Smoking has been reported to predict AF among racially different populations.[73,74] Data from the atherosclerosis risk in communities (ARIC) study suggests a dose–response relationship, with the highest risk of AF observed in individuals with the greatest cigarette pack-years of smoking.[73] Current smoking was more strongly and consistently associated with AF compared with former smoking status. [75] The results of smoking cessation interventions in AF have not been well studied. Smoking cessation was one of the risk modification measures of ARREST AF trial which showed the reduction of AF incidence. [23] However, despite the absence of studies looking at the effect of smoking cessation alone and AF risk, available evidence supports smoking cessation to be encouraged for prevention of AF and overall cardiovascular health. As other recreational substance use is not included in LS7, we briefly mention their role in AF. In addition to the well-known association of “binge” drinking and AF,[67]even moderate intake of alcohol is a risk factor for atrial fibrillation. [68] Caffeine consumption on a regular basis was not associated with increased incidence of AF. A meta-analysis of six cohorts and one case-control study with 115,993 subjects showed 13% odds reduction in AF among subjects with regular caffeine intake (OR 0.87; 95% CI 0.80 to 0.94; I2=39%). [76] Thus, based on existing evidence, recommendations against caffeine intake should not be practiced for the purpose of AF prevention.

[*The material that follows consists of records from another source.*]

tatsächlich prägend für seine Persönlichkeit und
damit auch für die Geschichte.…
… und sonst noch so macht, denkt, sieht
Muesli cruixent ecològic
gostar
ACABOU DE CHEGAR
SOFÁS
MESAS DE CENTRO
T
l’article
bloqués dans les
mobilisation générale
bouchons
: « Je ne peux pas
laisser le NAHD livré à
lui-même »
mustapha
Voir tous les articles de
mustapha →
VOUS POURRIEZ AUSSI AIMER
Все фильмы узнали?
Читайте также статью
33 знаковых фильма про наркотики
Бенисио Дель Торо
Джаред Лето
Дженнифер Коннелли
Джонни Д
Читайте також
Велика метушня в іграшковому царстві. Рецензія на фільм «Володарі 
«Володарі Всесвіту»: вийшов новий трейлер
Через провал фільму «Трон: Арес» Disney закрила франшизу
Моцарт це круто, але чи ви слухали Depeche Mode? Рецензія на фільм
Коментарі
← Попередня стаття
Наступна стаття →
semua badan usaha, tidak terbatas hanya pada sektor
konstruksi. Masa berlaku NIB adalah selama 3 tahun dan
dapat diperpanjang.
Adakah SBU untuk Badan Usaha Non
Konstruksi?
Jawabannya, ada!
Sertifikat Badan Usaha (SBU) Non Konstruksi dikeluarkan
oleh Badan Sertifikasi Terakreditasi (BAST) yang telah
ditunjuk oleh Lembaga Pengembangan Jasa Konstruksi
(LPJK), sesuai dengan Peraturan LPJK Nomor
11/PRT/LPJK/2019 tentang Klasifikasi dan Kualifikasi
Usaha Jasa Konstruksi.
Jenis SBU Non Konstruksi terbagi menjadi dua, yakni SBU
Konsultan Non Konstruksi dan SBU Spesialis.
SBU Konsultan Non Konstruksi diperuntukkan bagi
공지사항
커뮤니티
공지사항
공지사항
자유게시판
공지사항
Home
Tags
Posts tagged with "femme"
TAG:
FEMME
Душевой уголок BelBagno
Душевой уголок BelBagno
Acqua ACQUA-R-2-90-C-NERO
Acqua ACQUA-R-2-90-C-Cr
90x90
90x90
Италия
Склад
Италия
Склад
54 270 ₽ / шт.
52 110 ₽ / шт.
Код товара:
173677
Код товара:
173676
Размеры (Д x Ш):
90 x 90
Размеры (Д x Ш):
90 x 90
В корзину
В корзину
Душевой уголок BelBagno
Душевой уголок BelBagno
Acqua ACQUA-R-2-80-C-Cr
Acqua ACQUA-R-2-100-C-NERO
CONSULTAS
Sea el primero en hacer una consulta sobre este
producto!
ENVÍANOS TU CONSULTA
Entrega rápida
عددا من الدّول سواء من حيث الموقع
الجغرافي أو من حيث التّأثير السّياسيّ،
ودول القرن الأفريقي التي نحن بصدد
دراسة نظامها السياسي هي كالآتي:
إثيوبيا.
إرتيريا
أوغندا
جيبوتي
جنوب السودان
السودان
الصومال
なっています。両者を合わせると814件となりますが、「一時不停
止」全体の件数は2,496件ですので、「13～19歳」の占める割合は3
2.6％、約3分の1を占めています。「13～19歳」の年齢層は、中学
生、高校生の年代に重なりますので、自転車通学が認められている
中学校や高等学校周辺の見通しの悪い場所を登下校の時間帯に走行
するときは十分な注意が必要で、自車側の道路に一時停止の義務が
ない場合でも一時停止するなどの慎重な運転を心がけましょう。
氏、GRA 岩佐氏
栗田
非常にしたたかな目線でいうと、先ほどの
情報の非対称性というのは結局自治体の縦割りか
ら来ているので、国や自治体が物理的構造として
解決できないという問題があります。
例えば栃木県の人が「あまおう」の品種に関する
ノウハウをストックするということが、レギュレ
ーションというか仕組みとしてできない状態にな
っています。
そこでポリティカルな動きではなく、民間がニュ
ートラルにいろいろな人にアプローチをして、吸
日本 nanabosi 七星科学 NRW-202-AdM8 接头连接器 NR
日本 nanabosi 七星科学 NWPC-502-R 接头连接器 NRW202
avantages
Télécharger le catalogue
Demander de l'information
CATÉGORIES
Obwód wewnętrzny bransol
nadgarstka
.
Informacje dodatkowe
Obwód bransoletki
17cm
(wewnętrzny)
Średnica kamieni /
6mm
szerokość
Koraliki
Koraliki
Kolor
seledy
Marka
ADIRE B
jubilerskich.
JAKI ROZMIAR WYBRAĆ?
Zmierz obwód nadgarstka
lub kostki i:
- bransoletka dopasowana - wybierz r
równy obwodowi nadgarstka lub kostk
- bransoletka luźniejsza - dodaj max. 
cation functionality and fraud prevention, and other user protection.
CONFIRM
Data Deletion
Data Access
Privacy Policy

While, Desai et al. have shown increased risk of arrhythmias, including AF in hospitalized marijuana users, no prospective trials have been conducted to assess this relationship. [77]
Overall Life’s Simple 7 and Atrial Fibrillation
Two recent studies showed role of favorable LS7 in AF prevention. Analysis of Reasons for Geographic and Racial Differences in Stroke (REGARDS) study showed 5% reduction of AF risk with 1 point improvement in LS7score. Out of individual components only blood pressure and body weight were associated with risk of incident AF. This study had significant limitation in that AF cases were ascertained by self-recall at a single follow up visit, about 10 years after baseline one.16 More robust results were seen in ARIC study, where 1 point improvement in LS7 score was associated with 17% lower risk of AF. Additionally, improvement of individual components of LS7 by 1 level was associated with 12% lower AF risk. Here, in component analysis tobacco use and fasting blood glucose level were associated with lower AF risk in addition to blood pressure and body weight in REGARDS
Figure 1. Figure shows individual components of Life’s Simple 7 (LS7) and their role in atrial fibrillation (AF) prevention.